Way to encourage entrepreneurship, government! Note sarcasm.

House Democrats are mostly trying to gloss over this tax increase by focusing on soaking the rich. The proposal – which should hit the full House at some point this year – would start taxing people who make over $400K each year.

The problem with Larson’s idea? Inflation.

“Since that $400,000 threshold is not indexed for inflation while the Social Security payroll tax ceiling (currently $132,900) rises each year along with nominal wage growth, eventually the payroll tax would apply to all earnings,” Biggs told Congress. “This means a nearly 15 percentage point effective marginal tax increase not merely on millionaires and billionaires, but on upper-middle-class households looking to pay off their mortgage, fund college for their kids or save for retirement.”

The Social Security Act adjusts taxes automatically each year based on the average wage index. It’s gone up each year since 1950 – meaning it will eventually hit $400K, although it probably won’t be in our lifetime. This means every American will have to pay the $400K threshold rate if it isn’t adjusted for inflation – and Americans would probably head for the tar and feathers in anger.

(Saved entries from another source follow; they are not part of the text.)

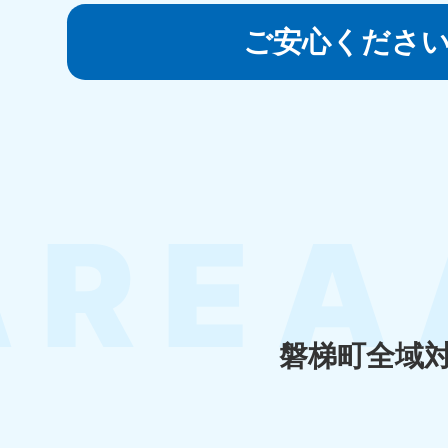
050-1881-5145
受付時間
9:00〜19:00 年中無休
ご安心くださ
香川県
050-1880-
050-18
9899
9898
受付時間
9:00〜19:00 年中無休
受付時間
9:0
福岡県
050-1880-
050-18
9895
9894
受付時間
9:00〜19:00 年中無休
受付時間
9:0
磐梯町全域
大分県
050-1880-
050-18
9893
9890
受付時間
9:00〜19:00 年中無休
受付時間
9:0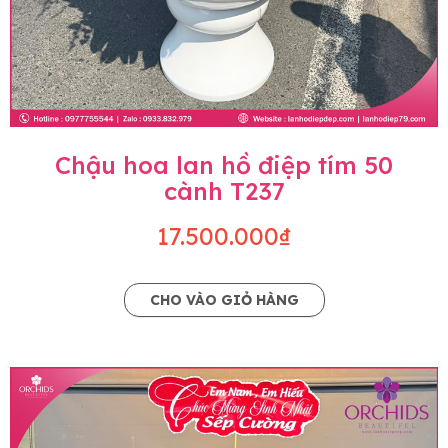
Chậu hoa lan hồ điệp tím 50
cành T237
17.500.000₫
CHO VÀO GIỎ HÀNG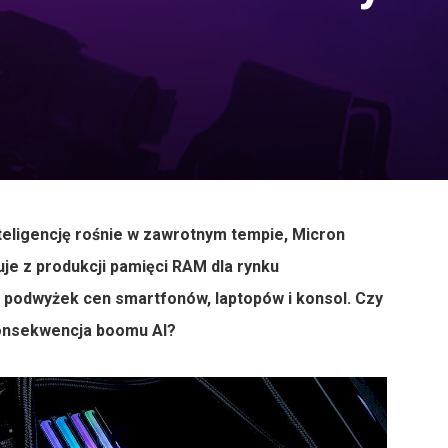
nteligencję rośnie w zawrotnym tempie, Micron
je z produkcji pamięci RAM dla rynku
podwyżek cen smartfonów, laptopów i konsol. Czy
konsekwencja boomu AI?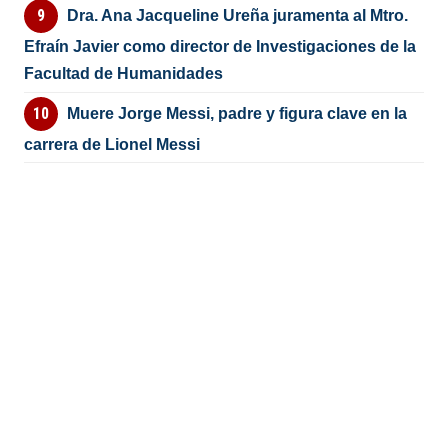
Dra. Ana Jacqueline Ureña juramenta al Mtro.
Efraín Javier como director de Investigaciones de la
Facultad de Humanidades
Muere Jorge Messi, padre y figura clave en la
carrera de Lionel Messi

Larson’s bill – should it pass the House – is probably DOA in the Senate. Yet, conservatives and libertarians should still be concerned about the proposal because it sets up a battle for 2020. Vermont Senator Bernie Sanders is pushing Medicare-for-All and tends to run either first or second in current Democrat 2020 polls. Other Democrats – including Liz Warren, Kamala Harris, Cory Booker, and Kirsten Gillibrand – back Medicare-for-All, even if voters may be souring on the idea.

Republicans and Libertarians will have to come up with their own ideas outside of repeating Trump’s line of not wanting to make any changes. This is easier said than done. President George W. Bush attempted to privatize Social Security. Former Texas Congressman Sam Johnson suggested raising the retirement age to 69 in 2016 and former New Jersey Governor Chris Christie also ran on raising the retirement age. All faced resistance.

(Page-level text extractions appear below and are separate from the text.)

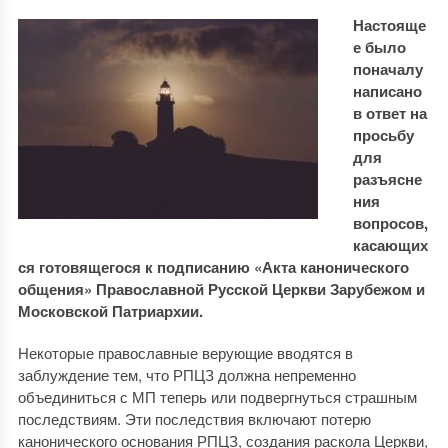
Настояще
е было
поначалу
написано
в ответ на
просьбу
для
разъясне
ния
вопросов,
касающих
ся готовящегося к подписанию «Акта канонического
общения» Православной Русской Церкви Зарубежом и
Московской Патриархии.
Некоторые православные верующие вводятся в
заблуждение тем, что РПЦЗ должна непременно
объединиться с МП теперь или подвергнуться страшным
последствиям. Эти последствия включают потерю
канонического основания РПЦЗ, создания раскола Церкви,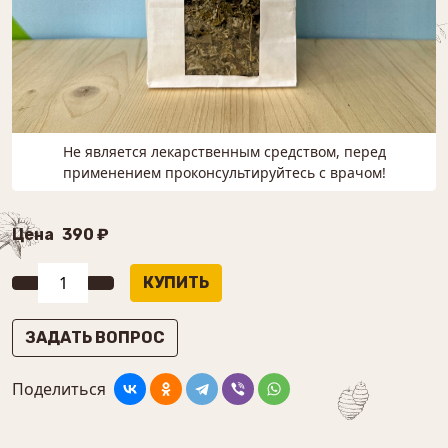
Не является лекарственным средством, перед
применением проконсультируйтесь с врачом!
Цена
390 ₽
ЗАДАТЬ ВОПРОС
Поделиться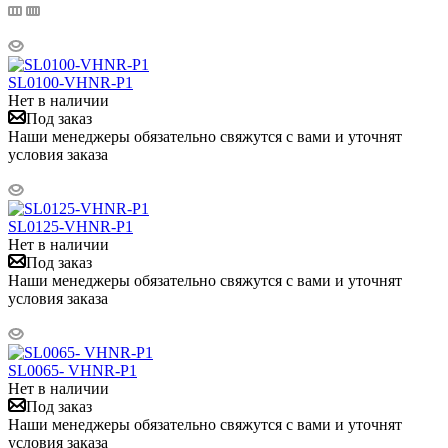
SL0100-VHNR-P1
Нет в наличии
Под заказ
Наши менеджеры обязательно свяжутся с вами и уточнят
условия заказа
SL0125-VHNR-P1
Нет в наличии
Под заказ
Наши менеджеры обязательно свяжутся с вами и уточнят
условия заказа
SL0065- VHNR-P1
Нет в наличии
Под заказ
Наши менеджеры обязательно свяжутся с вами и уточнят
условия заказа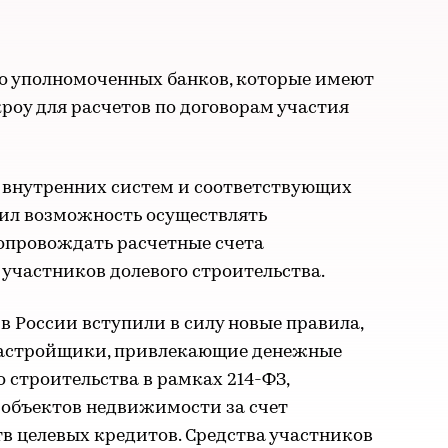
ло уполномоченных банков, которые имеют
кроу для расчетов по договорам участия
 внутренних систем и соответствующих
чил возможность осуществлять
сопровождать расчетные счета
 участников долевого строительства.
 в России вступили в силу новые правила,
застройщики, привлекающие денежные
 строительства в рамках 214-ФЗ,
 объектов недвижимости за счет
тв целевых кредитов. Средства участников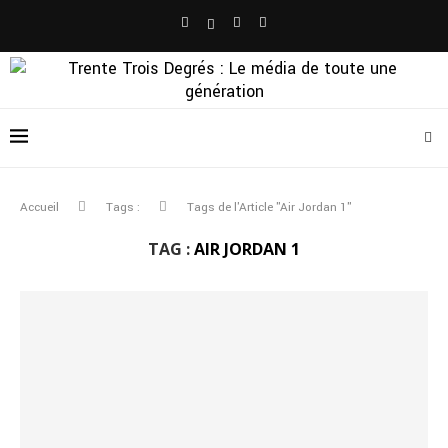
Accueil
Tags :
Tags de l'Article "Air Jordan 1"
TAG :
AIR JORDAN 1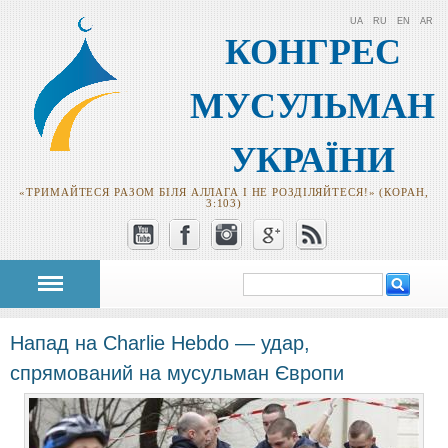
UA
RU
EN
AR
КОНГРЕС
МУСУЛЬМАН
УКРАЇНИ
«ТРИМАЙТЕСЯ РАЗОМ БІЛЯ АЛЛАГА І НЕ РОЗДІЛЯЙТЕСЯ!» (КОРАН,
3:103)
Пошук
Пошукова
форма
Напад на Charlie Hebdo — удар,
спрямований на мусульман Європи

It should be pointed out Americans are becoming much better at saving money. Vanguard reported in 2017 around 75% of post-retirees were happy with their retirement. Only 1% was planning for relying only on government benefits while 30% were relying on non-government sources. Of the 47% which had a mix of government and non-government sources – the vast majority of the help came from non-government sources, while only 20% of the income was from the government.

Americans are planning for their future without the government. The Social Security 2100 Act would do the exact opposite of what its proponents claim. It should be resisted and discarded.